First I bought from Eric at Hpcalc.org and am always pleased with dealing with him.

The calculator is in a blister pack and always dangerous to open, but that is actually a side note.

It is an okay, above average calculator with the Hp tactile keyclick. I suspect (and expect) it will last 3-5 years with fairly heavy use (I don't expect it will last 10-20 years like the 41, Pioneer, or Voyager series). But I also suspect it is every bit as tough or rugged for field work ie dropping and beating up in a travel bag.

It really isn't as good as an Hp20s or Hp32s for overall quality, but manufacturing costs probably prohibit a return to those types of calculators for price and sale. I feel the upper selection modes keys at the top are going to be the high failure areas of this model (hence the 3-5 year lifetime).

However, I don't disdain it as I imagined I would. I would have liked better and the comments about the decimal point are valid. If you have weak eyes, you won't see it.

It is available and the only RPN calculator now allowed for the EIT or PE exams here in the USA.

Putting things in perspective, I would say it is an okay working RPN calculator. Also note, it is an AOS/RPN selectable (not EOS like everyone else) calculator. I like AOS better, but I suspect most new users won't if they choose algebraic.

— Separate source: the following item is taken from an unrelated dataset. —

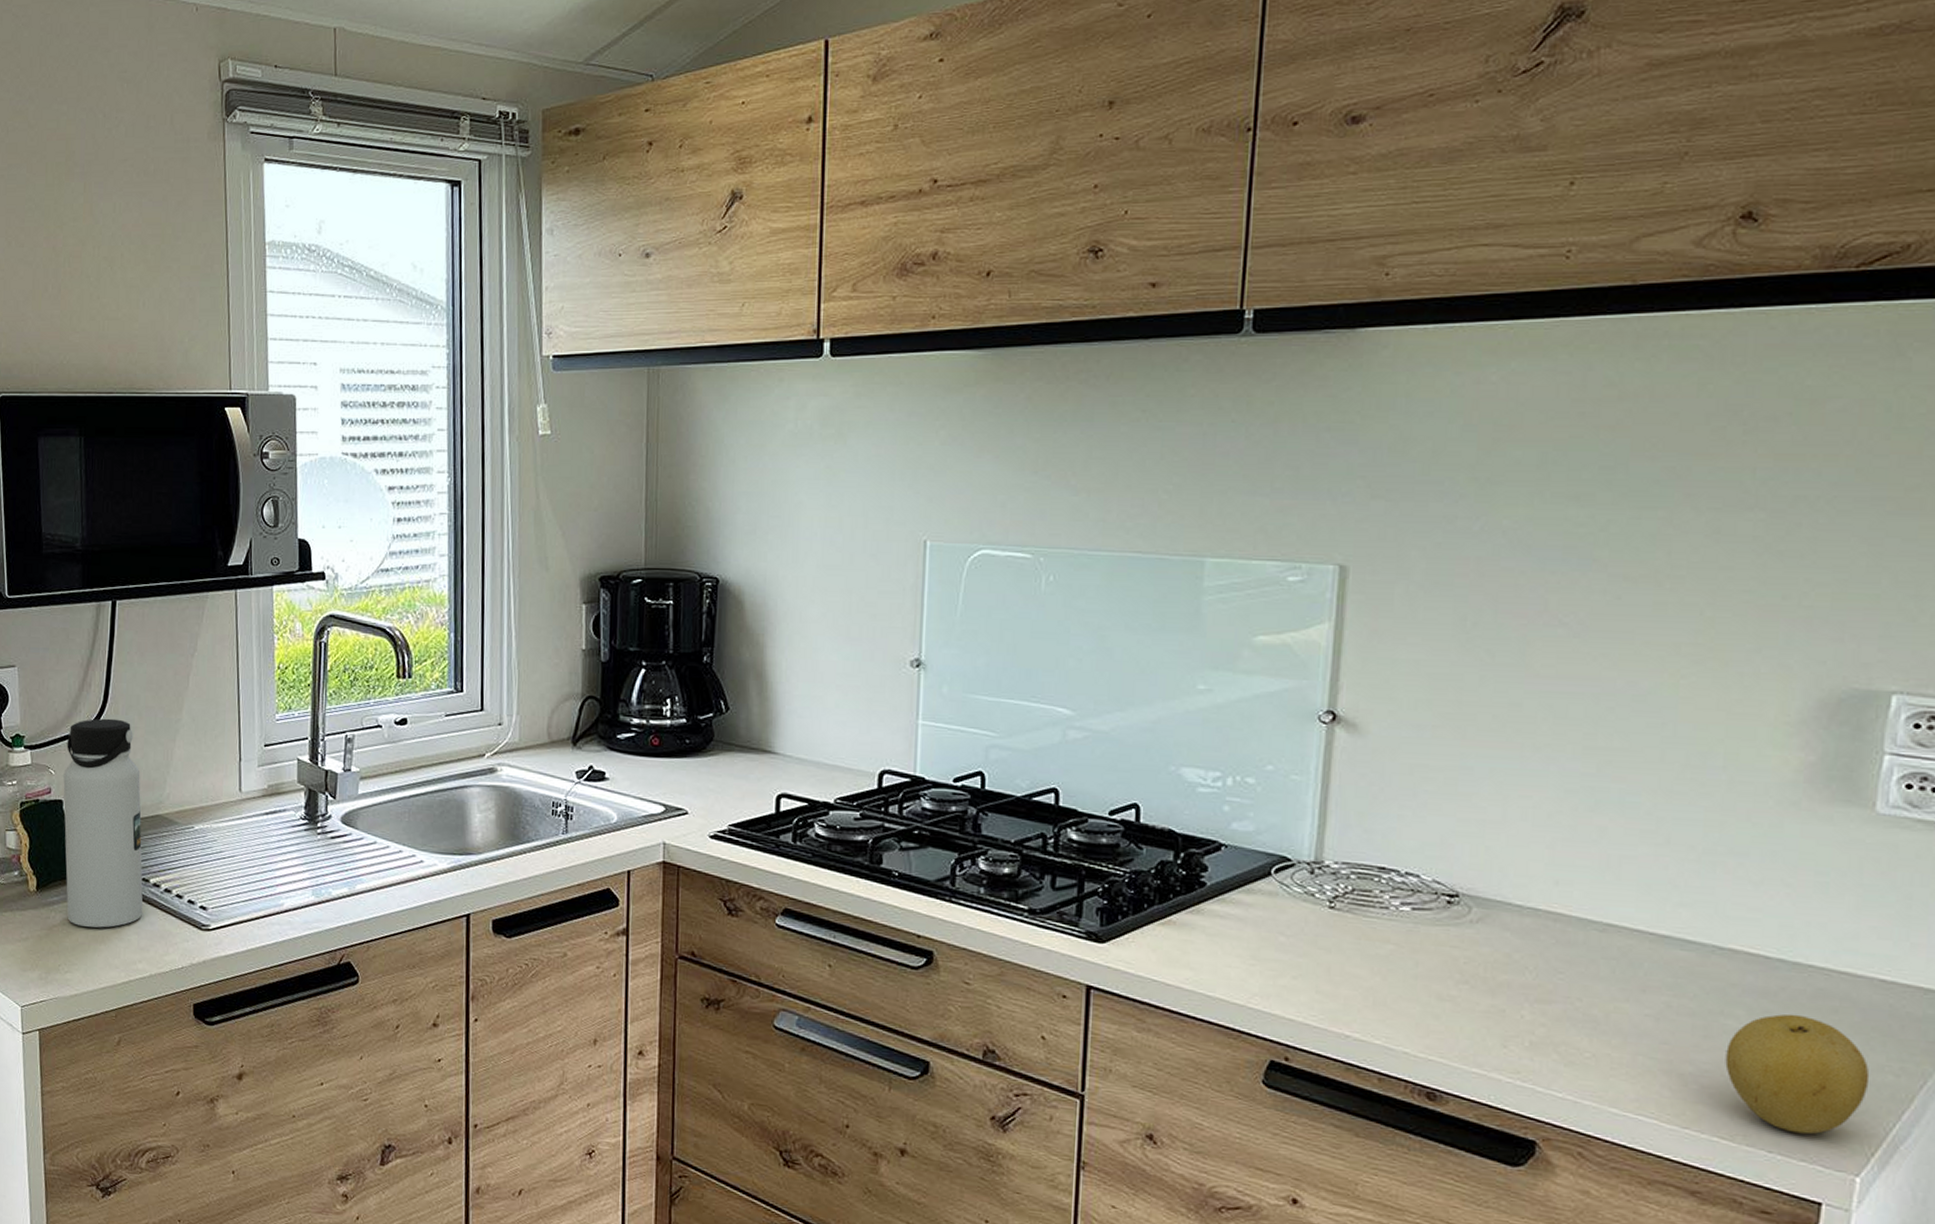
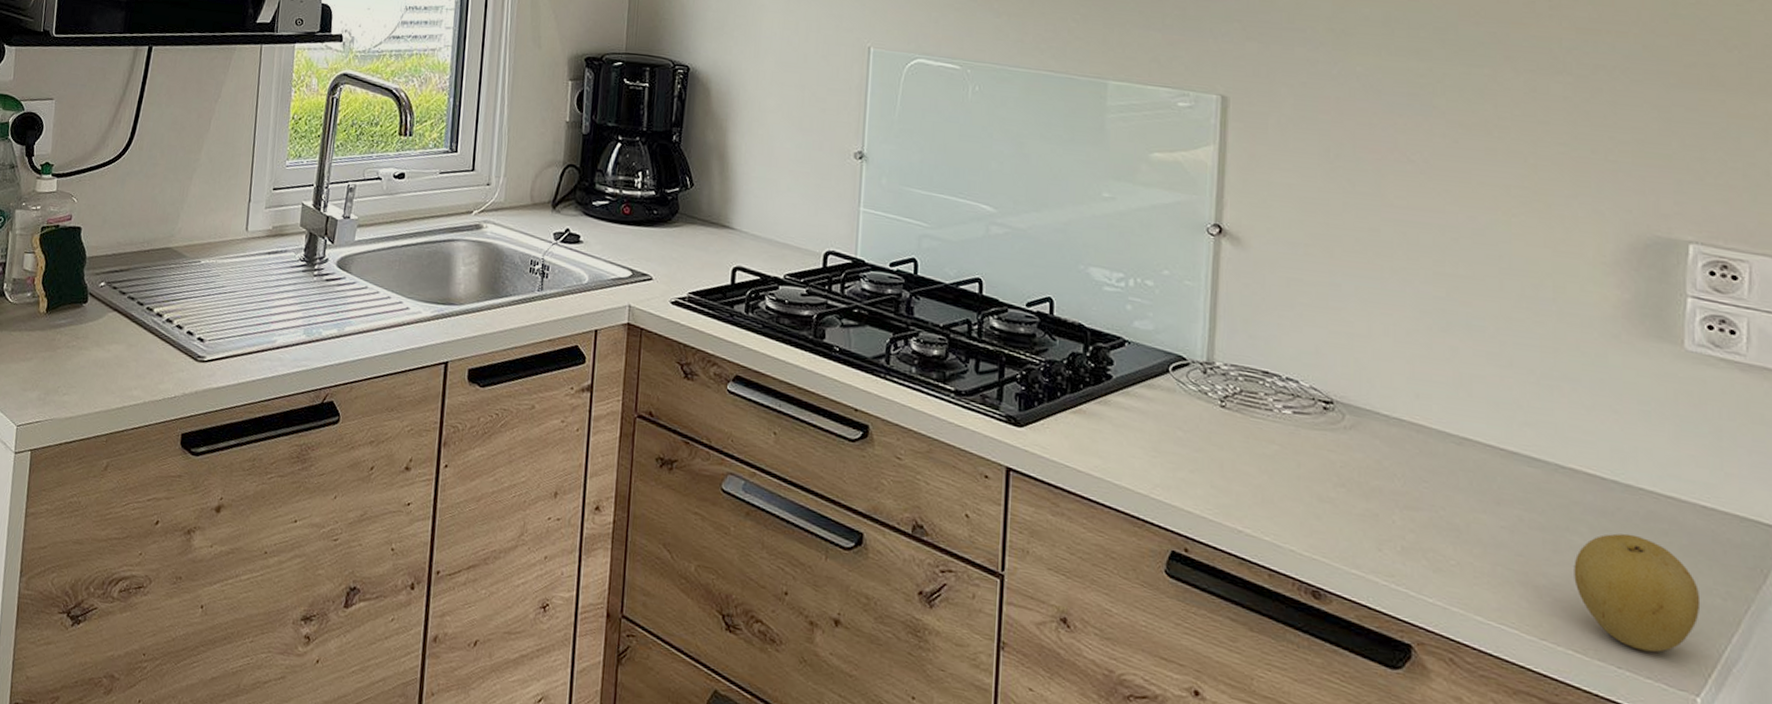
water bottle: present [63,718,143,928] -> none [72,153,157,353]

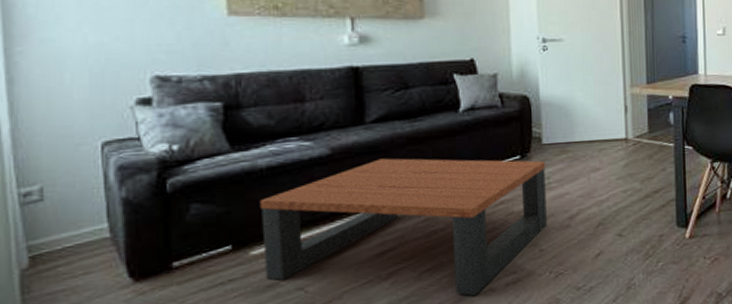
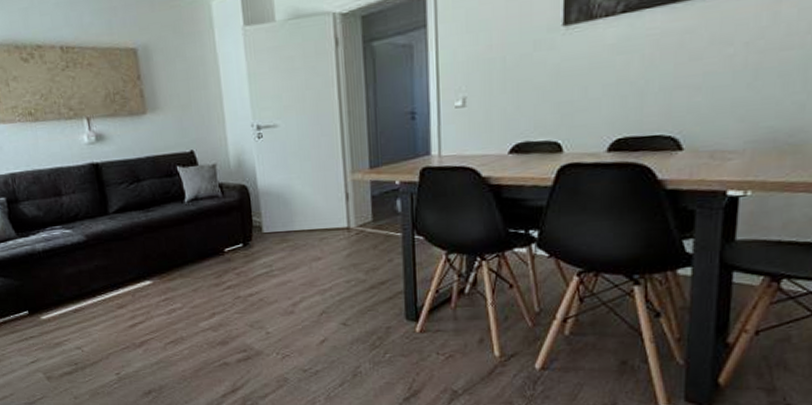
coffee table: present [259,158,547,296] -> none [41,244,272,367]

If you are really selective in your calculator use, not worried about theft or loss, you can buy an Hp classic at twice or thrice the cost. However, if you use your calculator at work and/or in a high risk environment, the Hp33s will certainly give you a decent RPN calculator to expose to the real world.

1) Be sure to take a look at the learning modules on HP's site for the 33S. Be curious what you think about them. :-)

2) AOS mode actually has some advantages IMO (heresy?) when dealing with complex numbers. Came to that conclusion writing the Complex number module.

I do think the 33S is a demonstration that HP has not given up on RPN. They could have made the model without it.

>>It is available and the only RPN calculator now allowed for the EIT or PE exams here in the USA.<<

The 33S is also the only *programmable* calculator now allowed for the EIT, PE, LSIT, or PLS exams.

>>Putting things in perspective, I would say it is an okay working RPN calculator.<<

Agreed. However, I would also advise all 33S users to be aware of the bugs that affect several 33S functions (HMS conversion, polar conversion, and combinations).

Does your 33S still have these bugs? If so, does HP now include a copy of their "User's Manual Update" in the blister pack?

My most recent 33s purchase (BTW: ~$40.00, from an Amazon partner) came with the "User's Manual Update" sheet included.

In case you've not tried it, using the comma for the fraction mark can make the decimal location marginally more legible -- two "pixels" rather than one -- but at the expense of the thousands separators' legibility, however.

Adjusting the contrast on the display can reduce the shadowing somewhat. (Lower contrast allows more light to pass through and softens the shadows.)